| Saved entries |
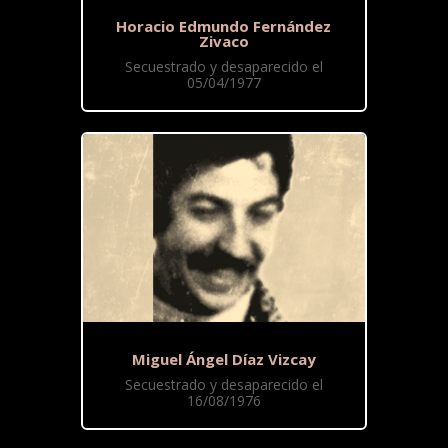
Horacio Edmundo Fernández
Zivaco
Secuestrado y desaparecido el
05/04/1977
Miguel Ángel Díaz Vizcay
Secuestrado y desaparecido el
16/08/1976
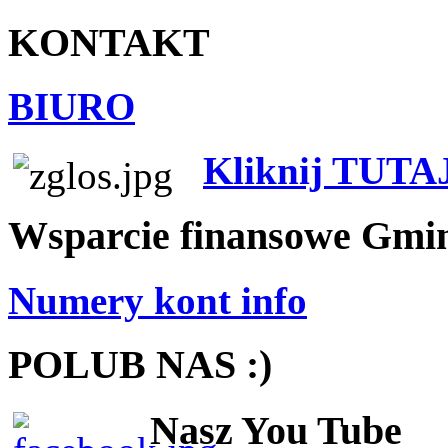
KONTAKT
BIURO
Kliknij TUTA
Wsparcie finansowe Gmi
Numery kont info
POLUB NAS :)
Nasz You Tube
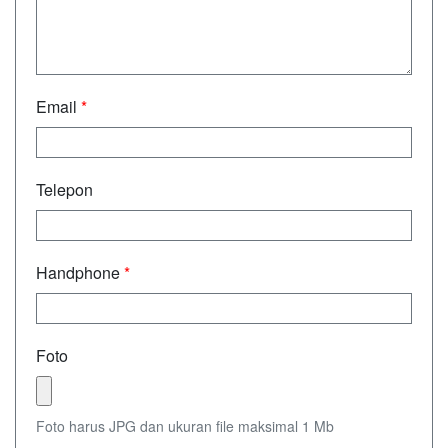
Email
*
Telepon
Handphone
*
Foto
Foto harus JPG dan ukuran file maksimal 1 Mb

| WORK REQUIRED |
Can you retype every line of text in the data above, word for word, and leave the pictures out of your answer?

| SOLUTION TO THIS EXERCISE |
Horacio Edmundo Fernández
Zivaco
Secuestrado y desaparecido el
05/04/1977
Miguel Ángel Díaz Vizcay
Secuestrado y desaparecido el
16/08/1976
KONTAKT
BIURO
Kliknij TUTA
Wsparcie finansowe Gmi
Numery kont info
POLUB NAS :)
Nasz You Tube
Email
*
Telepon
Handphone
*
Foto
Foto harus JPG dan ukuran file maksimal 1 Mb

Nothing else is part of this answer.